▶ **PROBLEM**
Using the entries below, write out the line with "NewV2reportsGeneReportMatchWithDefaults instantiates a", the line with "GetProduct returns the", and every line in between, exactly as each is written.

[GIVEN DATA]

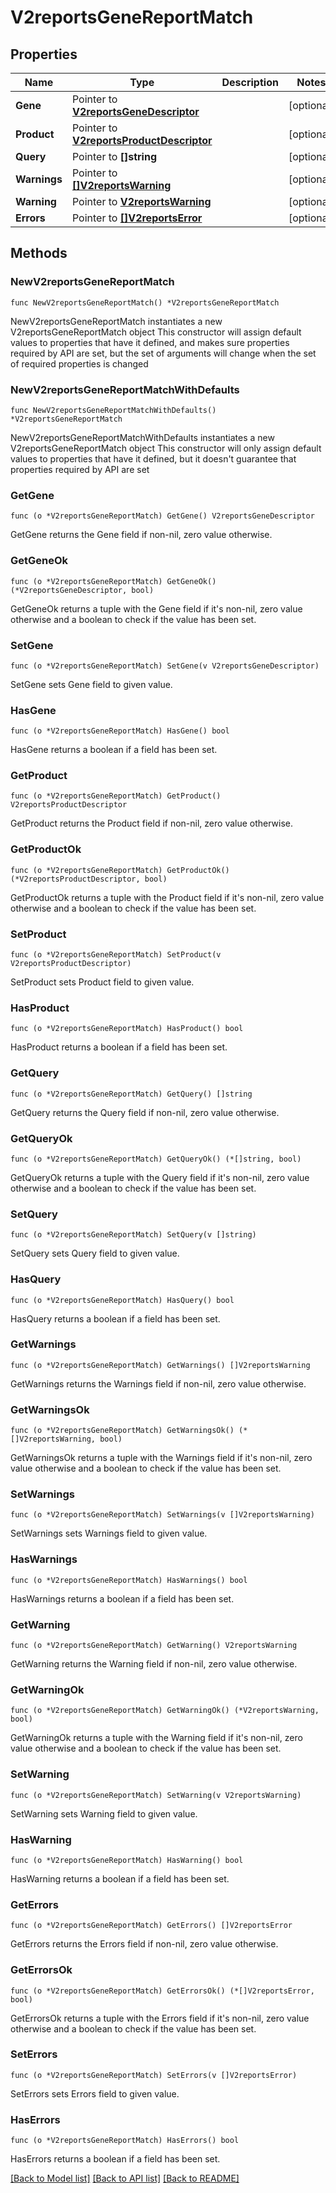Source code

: # V2reportsGeneReportMatch

## Properties

Name | Type | Description | Notes
------------ | ------------- | ------------- | -------------
**Gene** | Pointer to [**V2reportsGeneDescriptor**](V2reportsGeneDescriptor.md) |  | [optional] 
**Product** | Pointer to [**V2reportsProductDescriptor**](V2reportsProductDescriptor.md) |  | [optional] 
**Query** | Pointer to **[]string** |  | [optional] 
**Warnings** | Pointer to [**[]V2reportsWarning**](V2reportsWarning.md) |  | [optional] 
**Warning** | Pointer to [**V2reportsWarning**](V2reportsWarning.md) |  | [optional] 
**Errors** | Pointer to [**[]V2reportsError**](V2reportsError.md) |  | [optional] 

## Methods

### NewV2reportsGeneReportMatch

`func NewV2reportsGeneReportMatch() *V2reportsGeneReportMatch`

NewV2reportsGeneReportMatch instantiates a new V2reportsGeneReportMatch object
This constructor will assign default values to properties that have it defined,
and makes sure properties required by API are set, but the set of arguments
will change when the set of required properties is changed

### NewV2reportsGeneReportMatchWithDefaults

`func NewV2reportsGeneReportMatchWithDefaults() *V2reportsGeneReportMatch`

NewV2reportsGeneReportMatchWithDefaults instantiates a new V2reportsGeneReportMatch object
This constructor will only assign default values to properties that have it defined,
but it doesn't guarantee that properties required by API are set

### GetGene

`func (o *V2reportsGeneReportMatch) GetGene() V2reportsGeneDescriptor`

GetGene returns the Gene field if non-nil, zero value otherwise.

### GetGeneOk

`func (o *V2reportsGeneReportMatch) GetGeneOk() (*V2reportsGeneDescriptor, bool)`

GetGeneOk returns a tuple with the Gene field if it's non-nil, zero value otherwise
and a boolean to check if the value has been set.

### SetGene

`func (o *V2reportsGeneReportMatch) SetGene(v V2reportsGeneDescriptor)`

SetGene sets Gene field to given value.

### HasGene

`func (o *V2reportsGeneReportMatch) HasGene() bool`

HasGene returns a boolean if a field has been set.

### GetProduct

`func (o *V2reportsGeneReportMatch) GetProduct() V2reportsProductDescriptor`

GetProduct returns the Product field if non-nil, zero value otherwise.

### GetProductOk

`func (o *V2reportsGeneReportMatch) GetProductOk() (*V2reportsProductDescriptor, bool)`

GetProductOk returns a tuple with the Product field if it's non-nil, zero value otherwise
and a boolean to check if the value has been set.

### SetProduct

`func (o *V2reportsGeneReportMatch) SetProduct(v V2reportsProductDescriptor)`

SetProduct sets Product field to given value.

### HasProduct

`func (o *V2reportsGeneReportMatch) HasProduct() bool`

HasProduct returns a boolean if a field has been set.

### GetQuery

`func (o *V2reportsGeneReportMatch) GetQuery() []string`

GetQuery returns the Query field if non-nil, zero value otherwise.

### GetQueryOk

`func (o *V2reportsGeneReportMatch) GetQueryOk() (*[]string, bool)`

GetQueryOk returns a tuple with the Query field if it's non-nil, zero value otherwise
and a boolean to check if the value has been set.

### SetQuery

`func (o *V2reportsGeneReportMatch) SetQuery(v []string)`

SetQuery sets Query field to given value.

### HasQuery

`func (o *V2reportsGeneReportMatch) HasQuery() bool`

HasQuery returns a boolean if a field has been set.

### GetWarnings

`func (o *V2reportsGeneReportMatch) GetWarnings() []V2reportsWarning`

GetWarnings returns the Warnings field if non-nil, zero value otherwise.

### GetWarningsOk

`func (o *V2reportsGeneReportMatch) GetWarningsOk() (*[]V2reportsWarning, bool)`

GetWarningsOk returns a tuple with the Warnings field if it's non-nil, zero value otherwise
and a boolean to check if the value has been set.

### SetWarnings

`func (o *V2reportsGeneReportMatch) SetWarnings(v []V2reportsWarning)`

SetWarnings sets Warnings field to given value.

### HasWarnings

`func (o *V2reportsGeneReportMatch) HasWarnings() bool`

HasWarnings returns a boolean if a field has been set.

### GetWarning

`func (o *V2reportsGeneReportMatch) GetWarning() V2reportsWarning`

GetWarning returns the Warning field if non-nil, zero value otherwise.

### GetWarningOk

`func (o *V2reportsGeneReportMatch) GetWarningOk() (*V2reportsWarning, bool)`

GetWarningOk returns a tuple with the Warning field if it's non-nil, zero value otherwise
and a boolean to check if the value has been set.

### SetWarning

`func (o *V2reportsGeneReportMatch) SetWarning(v V2reportsWarning)`

SetWarning sets Warning field to given value.

### HasWarning

`func (o *V2reportsGeneReportMatch) HasWarning() bool`

HasWarning returns a boolean if a field has been set.

### GetErrors

`func (o *V2reportsGeneReportMatch) GetErrors() []V2reportsError`

GetErrors returns the Errors field if non-nil, zero value otherwise.

### GetErrorsOk

`func (o *V2reportsGeneReportMatch) GetErrorsOk() (*[]V2reportsError, bool)`

GetErrorsOk returns a tuple with the Errors field if it's non-nil, zero value otherwise
and a boolean to check if the value has been set.

### SetErrors

`func (o *V2reportsGeneReportMatch) SetErrors(v []V2reportsError)`

SetErrors sets Errors field to given value.

### HasErrors

`func (o *V2reportsGeneReportMatch) HasErrors() bool`

HasErrors returns a boolean if a field has been set.


[[Back to Model list]](../README.md#documentation-for-models) [[Back to API list]](../README.md#documentation-for-api-endpoints) [[Back to README]](../README.md)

[/GIVEN DATA]

▶ **RESPONSE TO THIS TASK**
NewV2reportsGeneReportMatchWithDefaults instantiates a new V2reportsGeneReportMatch object
This constructor will only assign default values to properties that have it defined,
but it doesn't guarantee that properties required by API are set

### GetGene

`func (o *V2reportsGeneReportMatch) GetGene() V2reportsGeneDescriptor`

GetGene returns the Gene field if non-nil, zero value otherwise.

### GetGeneOk

`func (o *V2reportsGeneReportMatch) GetGeneOk() (*V2reportsGeneDescriptor, bool)`

GetGeneOk returns a tuple with the Gene field if it's non-nil, zero value otherwise
and a boolean to check if the value has been set.

### SetGene

`func (o *V2reportsGeneReportMatch) SetGene(v V2reportsGeneDescriptor)`

SetGene sets Gene field to given value.

### HasGene

`func (o *V2reportsGeneReportMatch) HasGene() bool`

HasGene returns a boolean if a field has been set.

### GetProduct

`func (o *V2reportsGeneReportMatch) GetProduct() V2reportsProductDescriptor`

GetProduct returns the Product field if non-nil, zero value otherwise.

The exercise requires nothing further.